A relatively inexperienced team and the fact that that their last 12 Tests have been played at home, are factors which might hinder India on their short tour of South Africa.
But captain MS Dhoni was not too perturbed on arrival in the country yesterday, three days before the first of three ODIs, in Joburg on Thursday.
This tour is an exciting challenge for Dhoni, in a different environment, with different challenges – pity then that the trip here is so short, lasting just 27 days. Dhoni handled questions about the tour – which includes two Tests – with typical charm, saying his side had to play what had been dealt them.
It is far from ideal, robbing not just the South African public of cricket at the height of the summer, but also players on both sides of the stimulus of extended competition.
And of the feud between the cricket administrators of the two countries, Dhoni had this suggestion to make. “I think we should arrange a match for the administrators and let them go at it,” he said.
South Africa of course offers uniquely divergent challenges to any other cricket country and is, as many of South Africa’s senior players have stated in recent seasons, probably the hardest place to bat in the world.
Nevertheless India’s coach Duncan Fletcher, a well-travelled technician, whose previous coaching stints included Western Province, most famously England, and various consultancy berths – including a period with the South African team in 2008 – believes his side have the mental fortitude to be successful here.
“The only thing is the experience,” Fletcher said yesterday. “I only just noticed it, it’s probably one of the most inexperienced Indian sides to tour. I didn’t realise that, having watched them and been excited about the cricket they had played. All in all it will be really exciting for them, they are up for the challenge, they’ve got no baggage to carry, they really believe in themselves, I think that’s a huge advantage.”

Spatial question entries

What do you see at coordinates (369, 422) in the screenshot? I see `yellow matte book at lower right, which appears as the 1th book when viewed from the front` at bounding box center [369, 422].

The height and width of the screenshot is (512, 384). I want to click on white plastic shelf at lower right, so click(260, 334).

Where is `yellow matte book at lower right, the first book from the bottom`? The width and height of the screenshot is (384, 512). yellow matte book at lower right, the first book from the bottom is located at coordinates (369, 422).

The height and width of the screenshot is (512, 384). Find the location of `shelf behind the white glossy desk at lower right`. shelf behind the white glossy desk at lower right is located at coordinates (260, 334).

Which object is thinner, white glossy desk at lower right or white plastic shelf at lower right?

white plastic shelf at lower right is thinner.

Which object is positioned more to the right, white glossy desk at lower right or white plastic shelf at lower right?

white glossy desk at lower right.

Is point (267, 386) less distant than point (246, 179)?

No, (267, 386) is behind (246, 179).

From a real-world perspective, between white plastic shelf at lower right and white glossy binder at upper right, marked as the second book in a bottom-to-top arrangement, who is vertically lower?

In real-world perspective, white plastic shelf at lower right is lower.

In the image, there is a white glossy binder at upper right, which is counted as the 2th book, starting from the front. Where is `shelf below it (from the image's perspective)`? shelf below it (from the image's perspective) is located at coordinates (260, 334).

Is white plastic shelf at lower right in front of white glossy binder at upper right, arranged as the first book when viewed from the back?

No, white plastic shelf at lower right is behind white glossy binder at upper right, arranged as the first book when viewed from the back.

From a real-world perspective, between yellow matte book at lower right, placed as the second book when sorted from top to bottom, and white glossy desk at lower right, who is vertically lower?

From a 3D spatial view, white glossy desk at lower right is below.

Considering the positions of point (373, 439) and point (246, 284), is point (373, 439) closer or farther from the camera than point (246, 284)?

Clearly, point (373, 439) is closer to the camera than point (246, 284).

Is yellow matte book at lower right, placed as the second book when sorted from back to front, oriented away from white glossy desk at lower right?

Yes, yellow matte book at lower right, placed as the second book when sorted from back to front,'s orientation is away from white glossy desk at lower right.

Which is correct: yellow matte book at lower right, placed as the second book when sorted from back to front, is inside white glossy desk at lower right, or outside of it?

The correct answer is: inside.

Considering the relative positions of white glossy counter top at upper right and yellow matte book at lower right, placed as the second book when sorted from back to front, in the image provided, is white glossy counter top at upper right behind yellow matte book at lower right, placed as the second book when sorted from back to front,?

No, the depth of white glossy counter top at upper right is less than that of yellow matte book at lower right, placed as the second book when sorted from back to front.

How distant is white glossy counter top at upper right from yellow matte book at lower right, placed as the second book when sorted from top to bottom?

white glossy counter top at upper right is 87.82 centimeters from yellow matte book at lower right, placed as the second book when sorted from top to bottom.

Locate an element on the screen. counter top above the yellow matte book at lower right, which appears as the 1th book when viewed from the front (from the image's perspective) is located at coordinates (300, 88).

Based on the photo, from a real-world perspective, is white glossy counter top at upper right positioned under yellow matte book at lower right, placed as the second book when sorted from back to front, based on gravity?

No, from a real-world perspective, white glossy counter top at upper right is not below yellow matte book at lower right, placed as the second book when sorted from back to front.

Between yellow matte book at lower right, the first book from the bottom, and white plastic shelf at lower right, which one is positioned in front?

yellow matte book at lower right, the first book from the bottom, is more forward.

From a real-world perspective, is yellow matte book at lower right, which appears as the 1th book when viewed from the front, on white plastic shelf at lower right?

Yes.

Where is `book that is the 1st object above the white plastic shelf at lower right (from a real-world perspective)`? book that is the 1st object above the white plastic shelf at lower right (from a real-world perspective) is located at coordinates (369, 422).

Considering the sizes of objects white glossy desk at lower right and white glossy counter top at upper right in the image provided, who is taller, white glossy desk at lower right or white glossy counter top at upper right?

**REQUIRED ACTIONS**
a: How many days does India's trip to South Africa last, according to the article on the tour?
b: For each statement, say whether it agrees with the article on India's tour of South Africa, and quote the words that decide it: (i) India's last 12 Tests were played at home. (ii) Duncan Fletcher once spent a period with the South African team. (iii) The first ODI of the tour is to be played in Cape Town.
c: Pick up the article on India's tour of South Africa from its final sentence and keep writing it.

**ANSWERS GIVEN**
a: 27 days.

b:
(i) Yes: "their last 12 Tests have been played at home"
(ii) Yes: "including a period with the South African team in 2008"
(iii) No: "the first of three ODIs, in Joburg on Thursday"

c:
Fletcher and the Indian Board had tried to offset some of that inexperience by sending a number of the top-order batsmen to South Africa in the winter to help with the acclimatisation. Cheteshwar Pujara, Rohit Sharma, Shikhar Dhawan and Suresh Raina were part of the India A side which played matches against their South African counterparts in August, although as Fletcher acknowledged, conditions were vastly different to what he anticipates they’ll encounter in the coming four weeks.
“It was valuable,” he explained. “The wickets weren’t prepared the way they would be in the summer. But I think just the players coming out here and playing in South Africa in these conditions, against these sort of opponents, they get a feel for how the opposition works in South Africa, psychologically it is quite an advantage.”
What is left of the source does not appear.